**EXCERPTED DATA**

◆ ◆ ◆ ◆ ◆

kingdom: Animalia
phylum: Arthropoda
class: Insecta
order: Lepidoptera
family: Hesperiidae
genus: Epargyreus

◆ ◆ ◆ ◆ ◆

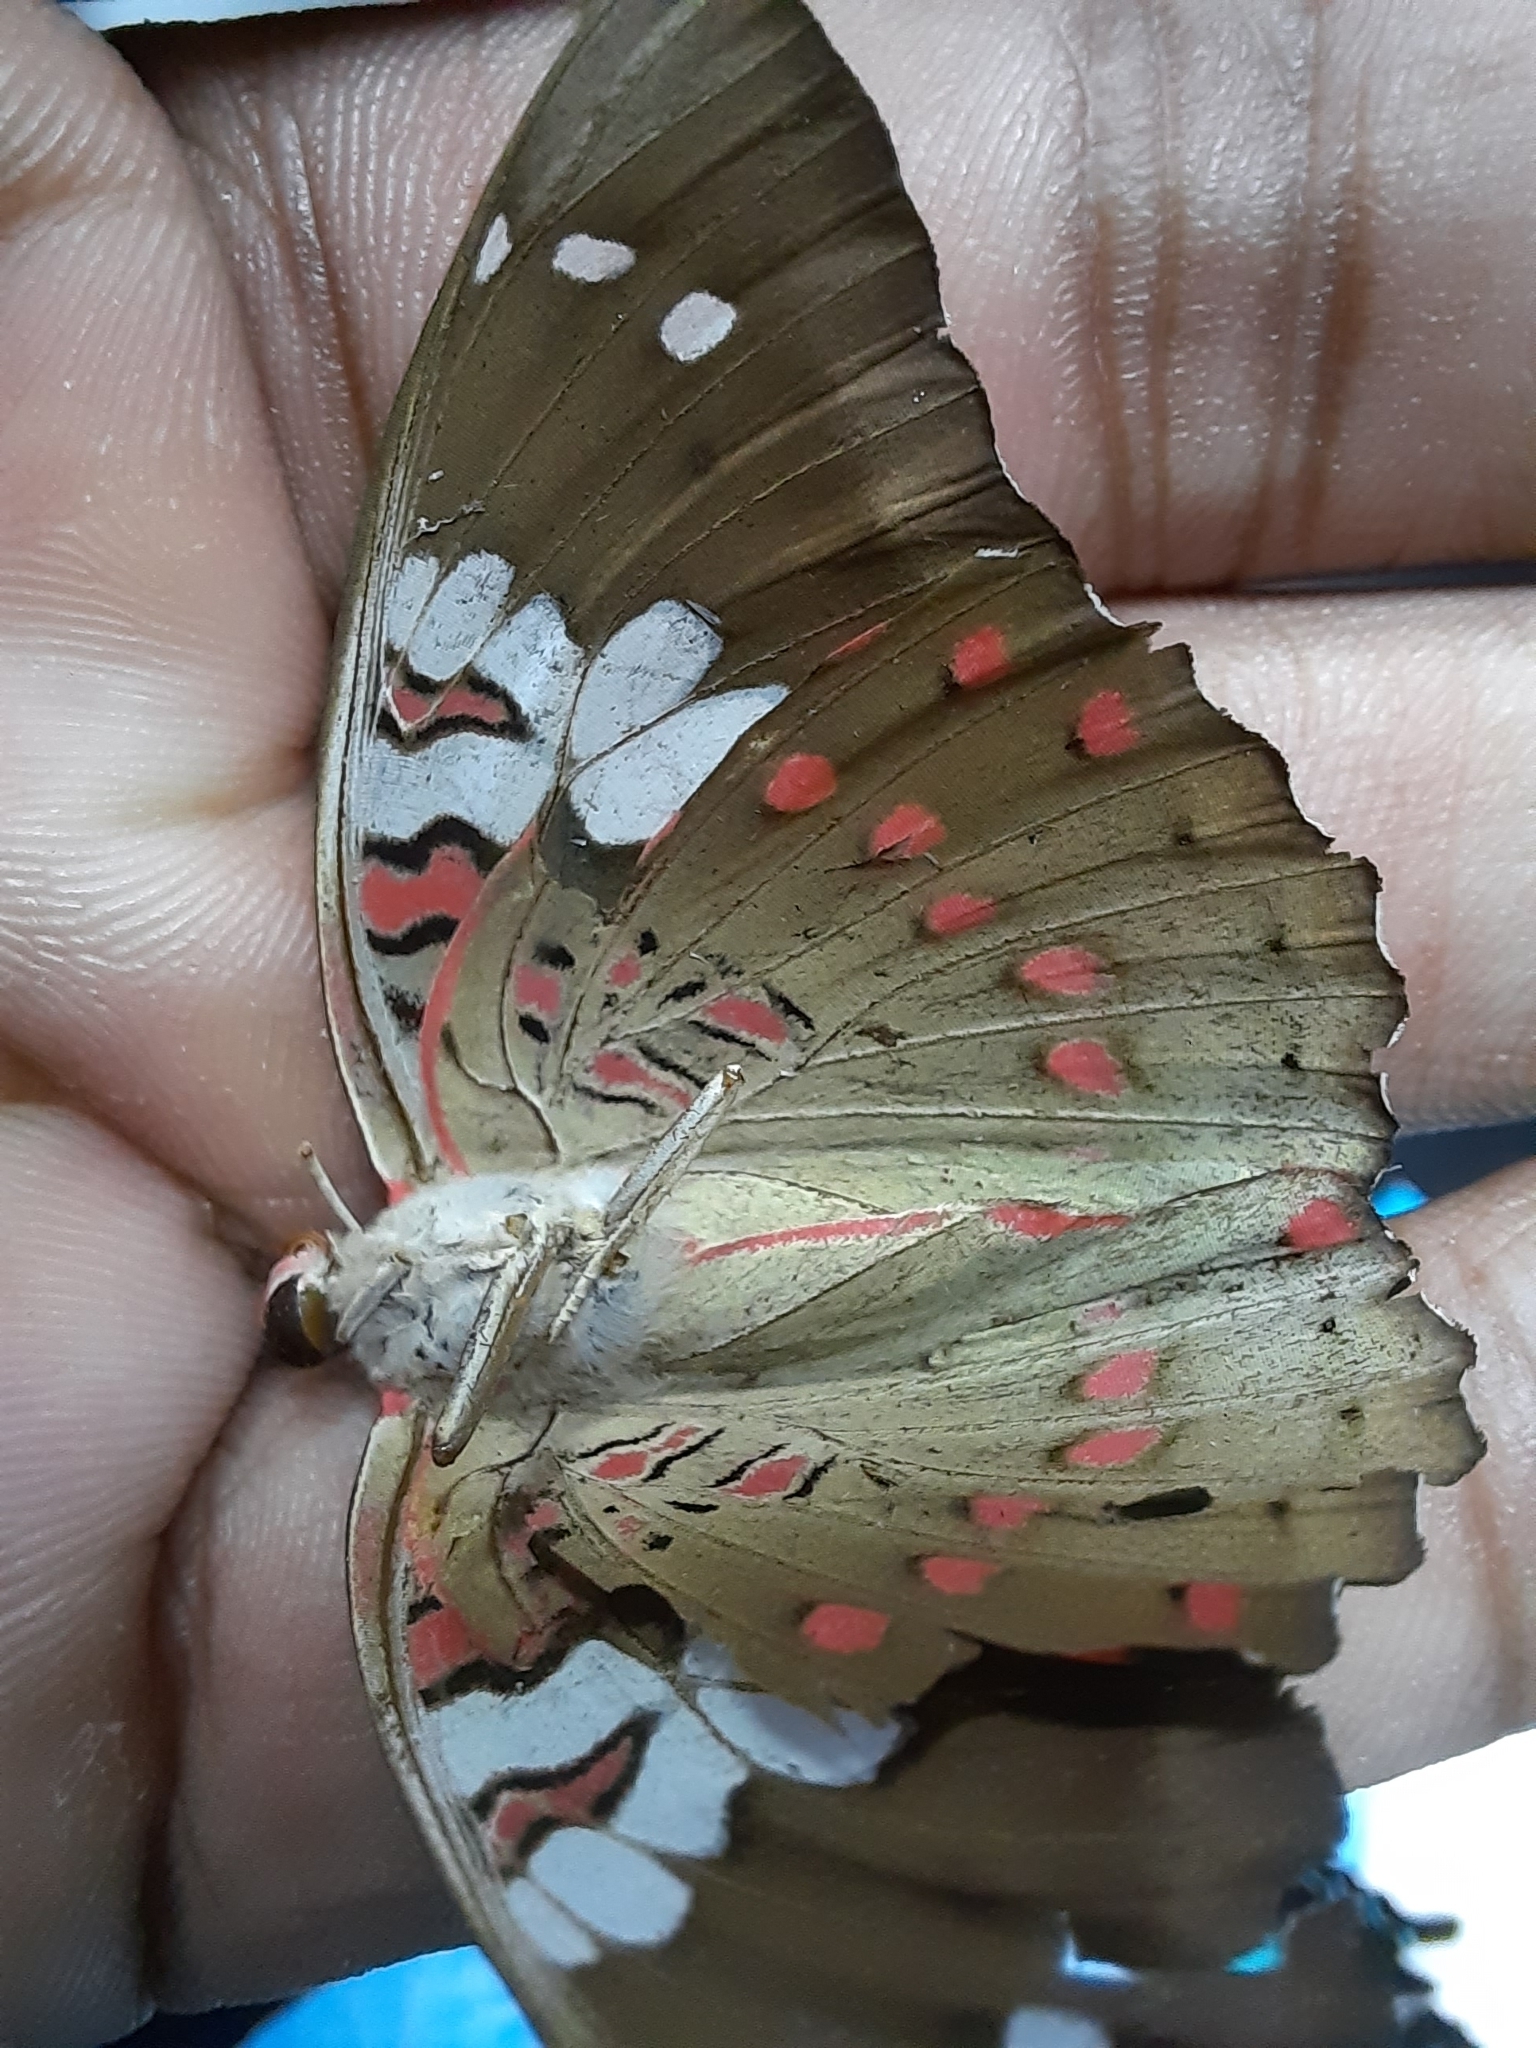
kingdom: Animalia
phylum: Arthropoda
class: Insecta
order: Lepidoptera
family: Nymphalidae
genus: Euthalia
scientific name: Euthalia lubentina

◆ ◆ ◆ ◆ ◆

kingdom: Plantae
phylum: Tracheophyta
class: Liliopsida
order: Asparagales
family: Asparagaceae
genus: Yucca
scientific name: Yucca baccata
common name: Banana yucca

◆ ◆ ◆ ◆ ◆

**TASK DETAILS**
Write out the lines from the one with "class: Liliopsida" to the one with "common name: Banana yucca", both included, copying each exactly.

**EXERCISE RESULT**
class: Liliopsida
order: Asparagales
family: Asparagaceae
genus: Yucca
scientific name: Yucca baccata
common name: Banana yucca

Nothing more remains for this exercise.